> **Exercise directions**
Format every line of the listing below as a JSON list of strings, one string per line, leaving out blank lines and the pictures.
══ Exercise data
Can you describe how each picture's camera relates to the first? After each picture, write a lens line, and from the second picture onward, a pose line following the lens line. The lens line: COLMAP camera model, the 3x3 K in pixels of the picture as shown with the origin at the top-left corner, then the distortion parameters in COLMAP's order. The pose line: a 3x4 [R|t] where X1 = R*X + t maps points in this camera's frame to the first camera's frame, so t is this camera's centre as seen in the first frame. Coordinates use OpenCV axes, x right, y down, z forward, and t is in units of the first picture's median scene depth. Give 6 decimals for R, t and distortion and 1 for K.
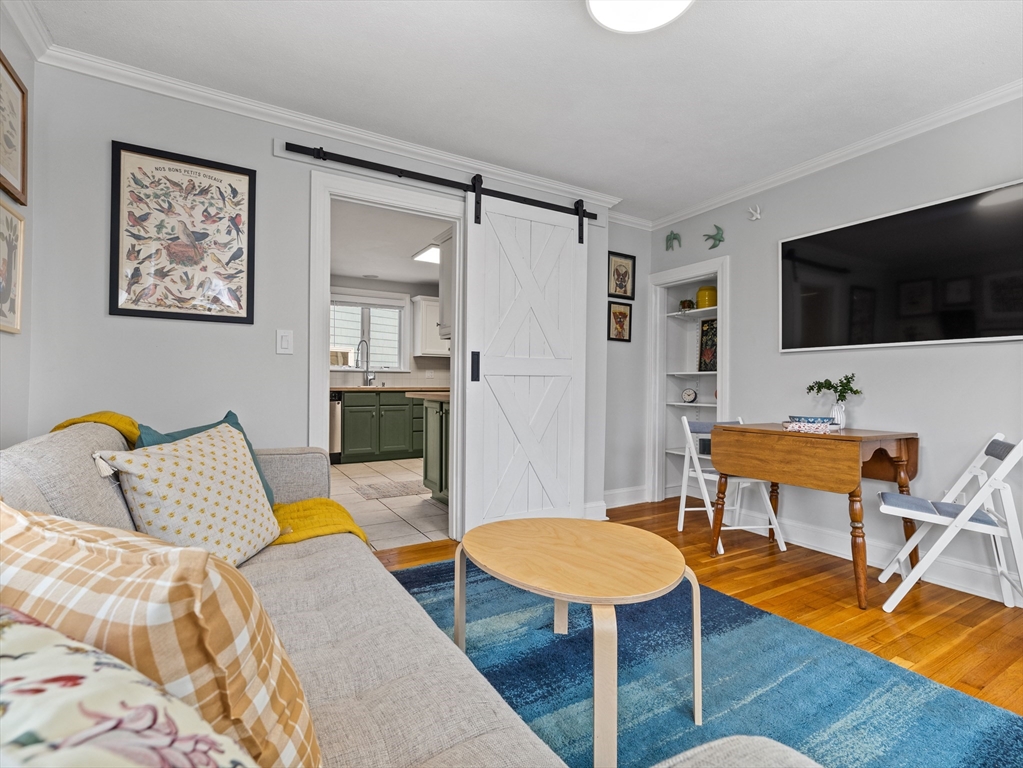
lens RADIAL K [[488.4, 0, 521.1], [0, 488.4, 383.0], [0, 0, 1]] dist [0.002806, -0.000563]
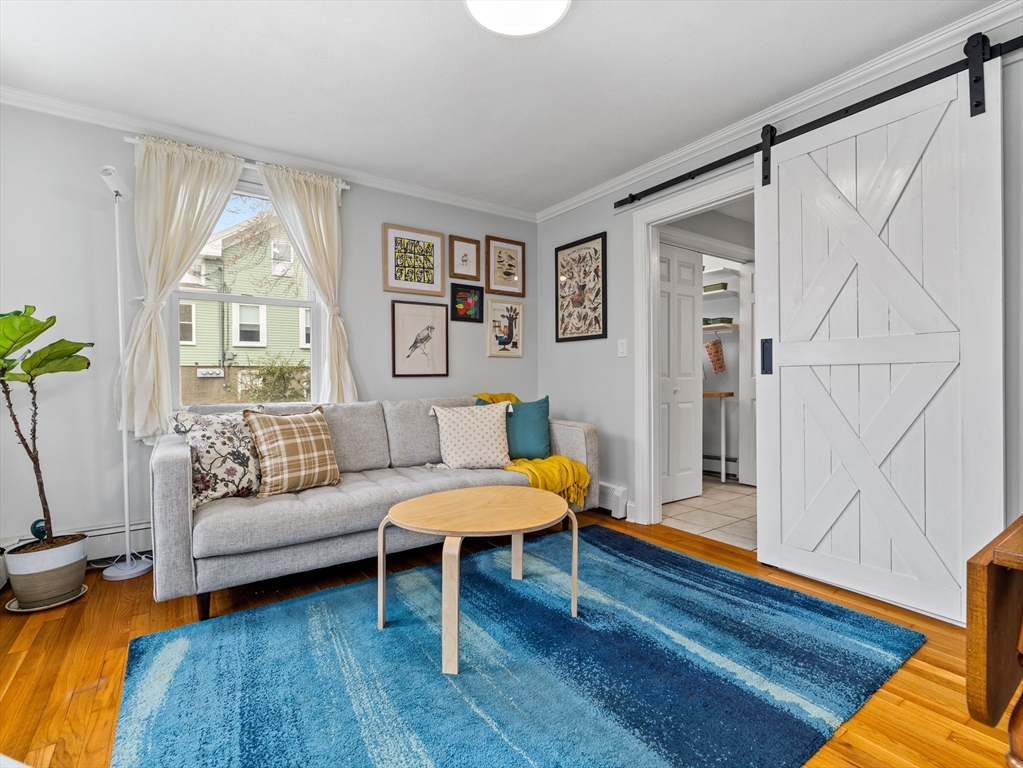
lens RADIAL K [[488.4, 0, 509.3], [0, 488.4, 381.4], [0, 0, 1]] dist [0.002806, -0.000563]
pose [[0.066271, -0.001395, -0.997801, 0.897135], [0.009486, 0.999955, -0.000768, 0.006393], [0.997757, -0.009414, 0.066281, 0.633384]]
════
> **Answer to this exercise**
[
  "Can you describe how each picture's camera relates to the first? After each picture, write a lens line, and from the second picture onward, a pose line following the lens line. The lens line: COLMAP camera model, the 3x3 K in pixels of the picture as shown with the origin at the top-left corner, then the distortion parameters in COLMAP's order. The pose line: a 3x4 [R|t] where X1 = R*X + t maps points in this camera's frame to the first camera's frame, so t is this camera's centre as seen in the first frame. Coordinates use OpenCV axes, x right, y down, z forward, and t is in units of the first picture's median scene depth. Give 6 decimals for R, t and distortion and 1 for K.",
  "lens RADIAL K [[488.4, 0, 521.1], [0, 488.4, 383.0], [0, 0, 1]] dist [0.002806, -0.000563]",
  "lens RADIAL K [[488.4, 0, 509.3], [0, 488.4, 381.4], [0, 0, 1]] dist [0.002806, -0.000563]",
  "pose [[0.066271, -0.001395, -0.997801, 0.897135], [0.009486, 0.999955, -0.000768, 0.006393], [0.997757, -0.009414, 0.066281, 0.633384]]"
]